## ASSIGNED TASK
For every record that follows, write out the text exactly and omit the picture, if one is present.

++++

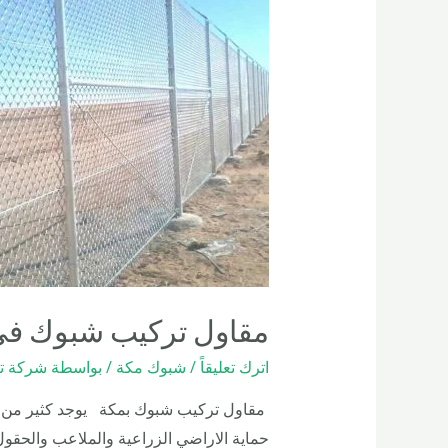
مقاول تركيب شبوك في مكة -22
اترك تعليقاً
/
شبوك مكة
/ بواسطة
شركة تص
مقاول تركيب شبوك بمكة يوجد كثير من اأ
حماية الاراضي الزراعية والملاعب والحقول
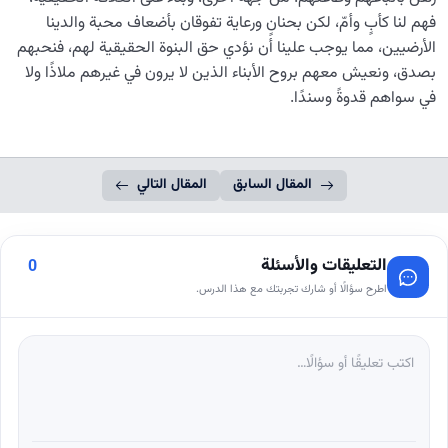
فهم لنا كأبٍ وأمّ، لكن بحنانٍ ورعاية تفوقان بأضعاف محبة والدينا
الأرضيين، مما يوجب علينا أن نؤدي حق البنوة الحقيقية لهم، فنحبهم
بصدق، ونعيش معهم بروح الأبناء الذين لا يرون في غيرهم ملاذًا ولا
في سواهم قدوةً وسندًا.
المقال السابق
المقال التالي
التعليقات والأسئلة
0
اطرح سؤالًا أو شارك تجربتك مع هذا الدرس.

++++

## TASK RESULT
مقاول تركيب شبوك في مكة -22
اترك تعليقاً
/
شبوك مكة
/ بواسطة
شركة تص
مقاول تركيب شبوك بمكة يوجد كثير من اأ
حماية الاراضي الزراعية والملاعب والحقول
فهم لنا كأبٍ وأمّ، لكن بحنانٍ ورعاية تفوقان بأضعاف محبة والدينا
الأرضيين، مما يوجب علينا أن نؤدي حق البنوة الحقيقية لهم، فنحبهم
بصدق، ونعيش معهم بروح الأبناء الذين لا يرون في غيرهم ملاذًا ولا
في سواهم قدوةً وسندًا.
المقال السابق
المقال التالي
التعليقات والأسئلة
0
اطرح سؤالًا أو شارك تجربتك مع هذا الدرس.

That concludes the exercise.